[guardian-dev] 81% of Tor users can be de-anonymised by analysing router information, research indicates

str4d str4d at i2pmail.org
Fri Nov 21 19:27:51 EST 2014

Hash: SHA512

Michael Rogers wrote:
> On 20/11/14 20:28, str4d wrote:
>>> If we simply use Tor as a low-latency transport for 
>>> asynchronous messaging then we're limited to Tor's threat 
>>> model, i.e. we can't prevent traffic confirmation attacks. If 
>>> we revive one of the remailers or build a new system then
>>> we're limited to a small number of users, i.e. a small
>>> anonymity set. So ideally we'd find some way of adding
>>> high-latency mix-like features to Tor.
>> I2P-Bote (high-latency distributed encrypted email) [0] falls 
>> into the "new system" category (even though it has existed for 5 
>> years). But I am intrigued by this thought. I2P-Bote was
>> designed to use I2P to hide the fact that someone was using
>> I2P-Bote (up to the limit of traffic confirmation), but it also
>> includes its own high-latency relaying system for sending mail.
>> Are you suggesting that its efficacy is reduced by it running
>> over I2P (compared to not running over an anonymizing network at
>> all)?
> I'm not suggesting that running over Tor or I2P would make any 
> system *less* effective. What I'm saying is that if we assume an 
> adversary who can break Tor or I2P's anonymity through traffic 
> confirmation, then we either need to make Tor or I2P stronger, or 
> build a separate system that's stronger on its own. If we build a 
> separate system then it won't provide a large anonymity set until 
> it becomes popular, so we could face a chicken-and-egg problem.

That makes sense. The chicken-and-egg problem is lessened if we
restrict the adversary's abilities to breaking Tor or I2P through
traffic confirmation on a targeted scale, rather than being able to
completely break the anonymity of all users all the time - then there
is a real benefit of having the separate stronger system running over
Tor or I2P. Whether this is a realistic restriction, however...

> By the way, I've been meaning to ask you about I2P-Bote's 
> architecture for a while; maybe this is a good opportunity. Is the 
> DHT where the messages are stored specific to I2P-Bote, or is it 
> part of I2P?

The DHT is a Kademlia DHT specific to I2P-Bote, with a few
modifications from standard Kademlia. See section 2 of the technical
documentation [0] for details. I2P's netDb DHT is only for storing
network information; applications are expected to handle their own
data requirements.

>> The I2P tunnel specification has included support for 
>> high-latency tunnels since it was designed.
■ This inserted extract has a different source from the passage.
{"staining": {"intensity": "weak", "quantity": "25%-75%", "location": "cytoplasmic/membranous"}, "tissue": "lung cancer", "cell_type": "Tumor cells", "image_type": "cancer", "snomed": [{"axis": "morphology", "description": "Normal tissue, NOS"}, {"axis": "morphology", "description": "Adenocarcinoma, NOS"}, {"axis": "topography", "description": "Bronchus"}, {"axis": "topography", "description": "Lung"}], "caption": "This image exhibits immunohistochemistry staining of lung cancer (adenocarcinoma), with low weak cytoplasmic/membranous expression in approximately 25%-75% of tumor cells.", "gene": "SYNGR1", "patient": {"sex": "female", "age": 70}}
None of it is 
>> implemented yet because no one had a use for it, but the 
>> underlying tunnel protocol has defined message bits for 
>> supporting user-defined delays both along a tunnel [1] and at
>> the end of it [2].
>> If high-latency tunnels would actually be useful, we can 
>> implement them and get most of the network supporting delays 
>> relatively quickly (we usually have 80% of the network on the 
>> latest release within six weeks).
> Wow, that would be amazing!

Re-reading my message, I want to clarify that my last sentence needed
an additional comma. I was saying that once implemented, getting the
network to support the changes would be relatively quick. Actually
implementing delays is a much trickier kettle of fish, and the subject
of the rest of this message :)

Another point to clarify: the previously-linked specs for user-defined
delays along a tunnel and at the end of it do not allow for hop-by-hop
delays. They only cater for delays imposed at the end of an outbound
tunnel (halfway along the end-to-end communication path), or in the
processing of a Garlic Clove (at the destination, which can be paired
with other routing options for higher-level exotic systems like
cooperating Destinations operating a store-and-forward system). Adding
a hop-by-hop delay flag would certainly be possible; (un)fortunately
it is not the Hard Part(TM) of the problem.
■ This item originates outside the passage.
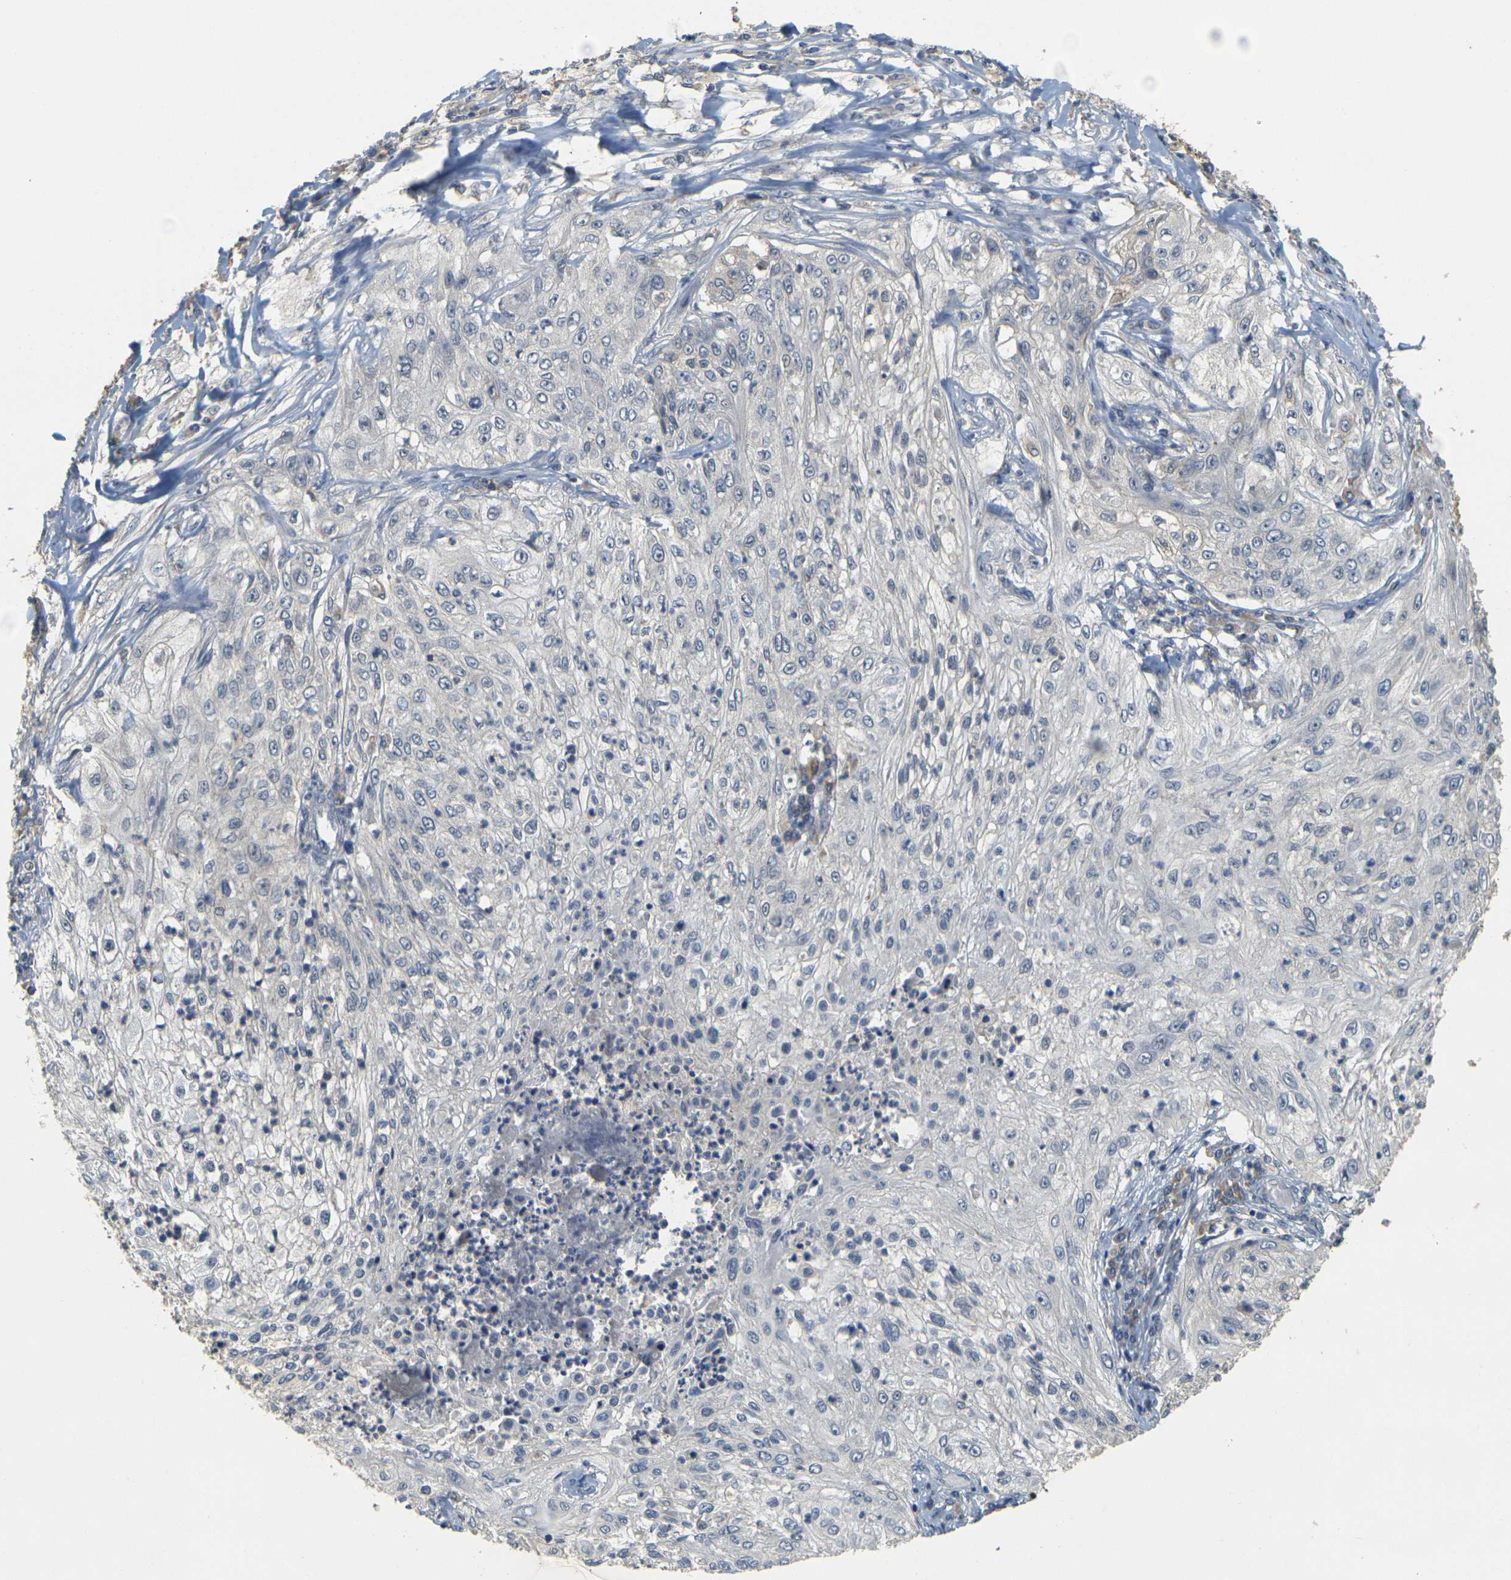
{"staining": {"intensity": "negative", "quantity": "none", "location": "none"}, "tissue": "lung cancer", "cell_type": "Tumor cells", "image_type": "cancer", "snomed": [{"axis": "morphology", "description": "Inflammation, NOS"}, {"axis": "morphology", "description": "Squamous cell carcinoma, NOS"}, {"axis": "topography", "description": "Lymph node"}, {"axis": "topography", "description": "Soft tissue"}, {"axis": "topography", "description": "Lung"}], "caption": "Immunohistochemistry (IHC) of squamous cell carcinoma (lung) shows no staining in tumor cells.", "gene": "GDAP1", "patient": {"sex": "male", "age": 66}}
> I had a conversation with Eleanor Saitta this morning about 
> creating a new type of Tor cell with a user-defined delay, and she 
> pointed out that it would increase the amount of traffic "in 
> flight" across the Tor network at any moment, so relays would need 
> more memory to support the same throughput. I guess the same 
> applies to I2P.
> The longer the delays, the bigger the storage requirements. At some
> point you have to think about writing the data to disk until it's
> time to forward it.

This applies equally to any system with a delay between receiving and
sending data - I2P/Tor with delays, I2P-Bote, Freenet, Tahoe-LAFS...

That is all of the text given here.